It doesn't work for persian texts

nextapps-de / flexsearch

Next-Generation full text search library for Browser and Node.js

Apache License 2.0

12.43k stars 491 forks source link

It doesn't work for persian texts #129

Closed hsiami closed 3 years ago

hsiami commented 5 years ago

I used below option for FlexSearch but It doesn't work!?

var index= FlexSearch.create({ encode: "icase", tokenize: "reverse", rtl: true });

index.add(1, "سلام دنیا") index.length=> 1

persisted value => [[{},{},{},{},{},{},{},{},{}],{},["@1"]]

index.search("سلام") => []

johnparn commented 4 years ago

Good to know.

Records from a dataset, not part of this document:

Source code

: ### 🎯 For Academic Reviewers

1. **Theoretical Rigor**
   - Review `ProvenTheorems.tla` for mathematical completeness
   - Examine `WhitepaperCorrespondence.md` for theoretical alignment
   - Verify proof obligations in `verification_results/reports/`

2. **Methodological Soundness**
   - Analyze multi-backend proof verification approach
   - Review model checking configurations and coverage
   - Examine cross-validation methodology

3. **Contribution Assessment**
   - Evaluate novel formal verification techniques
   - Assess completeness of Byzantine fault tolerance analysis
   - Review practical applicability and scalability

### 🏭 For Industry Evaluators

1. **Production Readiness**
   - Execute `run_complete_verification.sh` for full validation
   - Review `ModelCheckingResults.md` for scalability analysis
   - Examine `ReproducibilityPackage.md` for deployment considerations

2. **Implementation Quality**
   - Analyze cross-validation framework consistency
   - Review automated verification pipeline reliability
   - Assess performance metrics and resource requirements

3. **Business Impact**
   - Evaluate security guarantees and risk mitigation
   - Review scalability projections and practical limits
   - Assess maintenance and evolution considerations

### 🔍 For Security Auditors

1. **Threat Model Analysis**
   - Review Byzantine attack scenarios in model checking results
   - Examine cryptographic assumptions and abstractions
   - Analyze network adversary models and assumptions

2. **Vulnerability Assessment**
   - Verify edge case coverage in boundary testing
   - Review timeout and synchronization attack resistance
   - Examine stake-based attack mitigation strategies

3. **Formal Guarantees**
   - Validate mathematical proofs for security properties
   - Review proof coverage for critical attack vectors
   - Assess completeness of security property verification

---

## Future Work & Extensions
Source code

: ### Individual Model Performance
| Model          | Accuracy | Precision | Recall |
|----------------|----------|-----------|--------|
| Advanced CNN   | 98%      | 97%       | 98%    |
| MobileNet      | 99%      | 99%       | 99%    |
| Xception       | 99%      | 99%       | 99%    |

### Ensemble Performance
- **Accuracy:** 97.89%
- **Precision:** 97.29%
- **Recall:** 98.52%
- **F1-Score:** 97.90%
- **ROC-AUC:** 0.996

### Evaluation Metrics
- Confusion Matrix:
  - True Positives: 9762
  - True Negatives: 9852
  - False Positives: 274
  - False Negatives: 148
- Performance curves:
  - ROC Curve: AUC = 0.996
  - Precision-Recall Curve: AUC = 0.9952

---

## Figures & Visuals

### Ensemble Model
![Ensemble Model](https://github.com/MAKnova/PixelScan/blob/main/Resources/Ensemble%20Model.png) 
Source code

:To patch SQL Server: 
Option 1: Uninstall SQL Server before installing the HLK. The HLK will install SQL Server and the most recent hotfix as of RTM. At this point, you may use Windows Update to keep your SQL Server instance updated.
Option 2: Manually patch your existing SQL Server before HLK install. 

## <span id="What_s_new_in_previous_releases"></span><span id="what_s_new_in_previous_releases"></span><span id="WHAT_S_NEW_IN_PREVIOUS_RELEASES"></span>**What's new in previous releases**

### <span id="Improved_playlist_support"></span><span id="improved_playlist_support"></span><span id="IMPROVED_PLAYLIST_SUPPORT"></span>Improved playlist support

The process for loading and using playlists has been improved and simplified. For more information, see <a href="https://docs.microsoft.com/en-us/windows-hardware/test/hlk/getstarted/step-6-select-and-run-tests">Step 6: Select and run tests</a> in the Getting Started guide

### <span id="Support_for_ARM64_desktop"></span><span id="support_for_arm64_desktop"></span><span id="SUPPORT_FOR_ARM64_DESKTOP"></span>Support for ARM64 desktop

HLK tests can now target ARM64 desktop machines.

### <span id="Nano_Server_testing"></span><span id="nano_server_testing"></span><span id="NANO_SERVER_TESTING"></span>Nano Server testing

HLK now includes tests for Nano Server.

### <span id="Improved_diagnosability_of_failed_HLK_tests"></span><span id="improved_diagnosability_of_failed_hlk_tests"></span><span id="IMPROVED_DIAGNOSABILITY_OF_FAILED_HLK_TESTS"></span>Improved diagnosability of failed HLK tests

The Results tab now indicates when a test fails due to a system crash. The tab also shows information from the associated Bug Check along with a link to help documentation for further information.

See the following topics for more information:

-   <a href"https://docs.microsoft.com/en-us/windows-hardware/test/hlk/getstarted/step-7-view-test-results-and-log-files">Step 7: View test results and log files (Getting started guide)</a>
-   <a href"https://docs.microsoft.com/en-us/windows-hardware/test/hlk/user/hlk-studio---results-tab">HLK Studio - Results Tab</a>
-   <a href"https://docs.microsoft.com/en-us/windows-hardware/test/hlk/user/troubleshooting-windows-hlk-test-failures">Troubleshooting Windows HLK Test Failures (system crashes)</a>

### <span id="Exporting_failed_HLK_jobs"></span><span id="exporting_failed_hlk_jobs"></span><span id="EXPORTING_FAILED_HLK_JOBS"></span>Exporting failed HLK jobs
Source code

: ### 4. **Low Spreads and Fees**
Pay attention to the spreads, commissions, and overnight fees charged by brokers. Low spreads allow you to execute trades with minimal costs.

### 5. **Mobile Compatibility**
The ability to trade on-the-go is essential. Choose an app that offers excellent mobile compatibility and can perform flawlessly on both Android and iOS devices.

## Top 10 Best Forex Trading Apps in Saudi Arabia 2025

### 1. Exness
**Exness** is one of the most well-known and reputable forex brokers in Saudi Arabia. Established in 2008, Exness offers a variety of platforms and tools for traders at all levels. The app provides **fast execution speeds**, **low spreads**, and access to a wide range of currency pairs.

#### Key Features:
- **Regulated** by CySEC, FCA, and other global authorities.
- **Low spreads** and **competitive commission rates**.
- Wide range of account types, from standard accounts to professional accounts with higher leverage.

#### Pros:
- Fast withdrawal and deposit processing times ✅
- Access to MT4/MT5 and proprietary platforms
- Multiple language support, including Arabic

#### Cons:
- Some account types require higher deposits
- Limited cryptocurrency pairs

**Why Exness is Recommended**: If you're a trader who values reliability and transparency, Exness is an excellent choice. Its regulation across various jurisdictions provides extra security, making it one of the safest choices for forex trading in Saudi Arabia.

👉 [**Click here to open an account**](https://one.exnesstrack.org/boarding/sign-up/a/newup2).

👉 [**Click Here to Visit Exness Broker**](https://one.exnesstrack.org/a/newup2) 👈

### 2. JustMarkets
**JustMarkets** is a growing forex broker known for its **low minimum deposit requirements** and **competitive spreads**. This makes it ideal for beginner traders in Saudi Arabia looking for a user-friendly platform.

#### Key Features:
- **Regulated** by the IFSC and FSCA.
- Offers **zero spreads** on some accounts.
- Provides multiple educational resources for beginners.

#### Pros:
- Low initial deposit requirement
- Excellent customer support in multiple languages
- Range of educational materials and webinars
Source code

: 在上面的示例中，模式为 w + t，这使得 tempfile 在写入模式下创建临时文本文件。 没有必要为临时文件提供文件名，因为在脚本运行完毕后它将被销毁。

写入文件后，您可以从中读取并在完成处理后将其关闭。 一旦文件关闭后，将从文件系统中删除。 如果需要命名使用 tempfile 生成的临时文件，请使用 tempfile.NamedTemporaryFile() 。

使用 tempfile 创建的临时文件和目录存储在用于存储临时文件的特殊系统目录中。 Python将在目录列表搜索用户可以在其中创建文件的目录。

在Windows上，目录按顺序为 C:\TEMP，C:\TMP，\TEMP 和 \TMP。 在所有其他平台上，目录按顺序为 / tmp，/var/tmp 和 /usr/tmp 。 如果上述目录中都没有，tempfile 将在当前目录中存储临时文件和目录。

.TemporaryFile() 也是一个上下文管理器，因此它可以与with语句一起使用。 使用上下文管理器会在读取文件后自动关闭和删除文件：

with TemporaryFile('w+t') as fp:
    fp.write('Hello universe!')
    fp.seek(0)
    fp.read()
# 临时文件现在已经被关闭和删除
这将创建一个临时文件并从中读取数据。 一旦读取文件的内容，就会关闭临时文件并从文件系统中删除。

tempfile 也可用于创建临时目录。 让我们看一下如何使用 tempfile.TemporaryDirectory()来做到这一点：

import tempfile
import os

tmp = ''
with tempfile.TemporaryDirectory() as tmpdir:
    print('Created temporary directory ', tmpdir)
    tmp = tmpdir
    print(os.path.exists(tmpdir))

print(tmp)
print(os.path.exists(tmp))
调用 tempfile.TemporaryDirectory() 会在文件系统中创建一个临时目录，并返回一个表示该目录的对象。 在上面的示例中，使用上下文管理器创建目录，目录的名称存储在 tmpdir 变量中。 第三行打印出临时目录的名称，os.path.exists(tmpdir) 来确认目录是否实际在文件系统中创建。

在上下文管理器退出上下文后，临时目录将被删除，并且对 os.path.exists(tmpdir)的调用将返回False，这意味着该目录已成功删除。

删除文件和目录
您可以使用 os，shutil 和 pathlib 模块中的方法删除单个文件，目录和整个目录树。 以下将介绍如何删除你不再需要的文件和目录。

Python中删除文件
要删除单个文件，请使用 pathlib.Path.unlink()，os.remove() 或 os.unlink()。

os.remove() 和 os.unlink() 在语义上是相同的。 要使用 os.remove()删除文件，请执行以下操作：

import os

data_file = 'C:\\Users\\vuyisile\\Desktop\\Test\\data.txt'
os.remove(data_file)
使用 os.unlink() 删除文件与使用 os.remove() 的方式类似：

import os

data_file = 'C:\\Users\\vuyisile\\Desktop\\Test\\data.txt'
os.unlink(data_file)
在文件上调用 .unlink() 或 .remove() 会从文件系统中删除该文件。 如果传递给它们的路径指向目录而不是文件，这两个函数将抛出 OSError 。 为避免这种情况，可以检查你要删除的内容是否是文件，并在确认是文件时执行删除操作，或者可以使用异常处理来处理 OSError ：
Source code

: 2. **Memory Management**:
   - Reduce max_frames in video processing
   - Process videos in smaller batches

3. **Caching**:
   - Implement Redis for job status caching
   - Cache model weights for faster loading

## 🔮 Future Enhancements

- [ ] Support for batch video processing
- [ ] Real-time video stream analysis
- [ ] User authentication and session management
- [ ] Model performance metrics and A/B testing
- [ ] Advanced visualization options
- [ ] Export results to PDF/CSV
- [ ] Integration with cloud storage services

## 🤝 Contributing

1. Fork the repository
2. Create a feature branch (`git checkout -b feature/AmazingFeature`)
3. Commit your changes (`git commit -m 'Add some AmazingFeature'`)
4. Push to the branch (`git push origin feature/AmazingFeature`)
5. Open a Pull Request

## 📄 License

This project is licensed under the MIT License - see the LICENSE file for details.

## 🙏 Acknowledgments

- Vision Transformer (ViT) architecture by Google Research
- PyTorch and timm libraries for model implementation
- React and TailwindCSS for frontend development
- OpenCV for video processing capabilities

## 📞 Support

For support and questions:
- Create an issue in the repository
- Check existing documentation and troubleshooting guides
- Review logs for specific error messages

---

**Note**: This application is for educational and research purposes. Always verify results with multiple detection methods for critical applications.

I was just looking into FlexSearch as a potential candidate for a search service for persian among other languages. @hsiami , did you ever find a solution to this?

Perhaps a custom tokenizer and a language for stemming is needed? https://github.com/nextapps-de/flexsearch#add-language-specific-stemmer-andor-filter

ts-thomas commented 4 years ago

Would be nice if you can help me to define a language settings for persian: https://github.com/nextapps-de/flexsearch/blob/0.7.0/doc/0.7.0.md

I just need some informations about the language:

An example of a text with a lot of special chars which should not being indexed along with another example of the same text where this special chars was removed (normalize charset)
The sign/character which separate words (e.g. a whitespace)
Has it right-to-left encoding?

With these information I can easily provide a definition for this language.

ts-thomas commented 3 years ago

Do not use any of the latin encoder will solve this.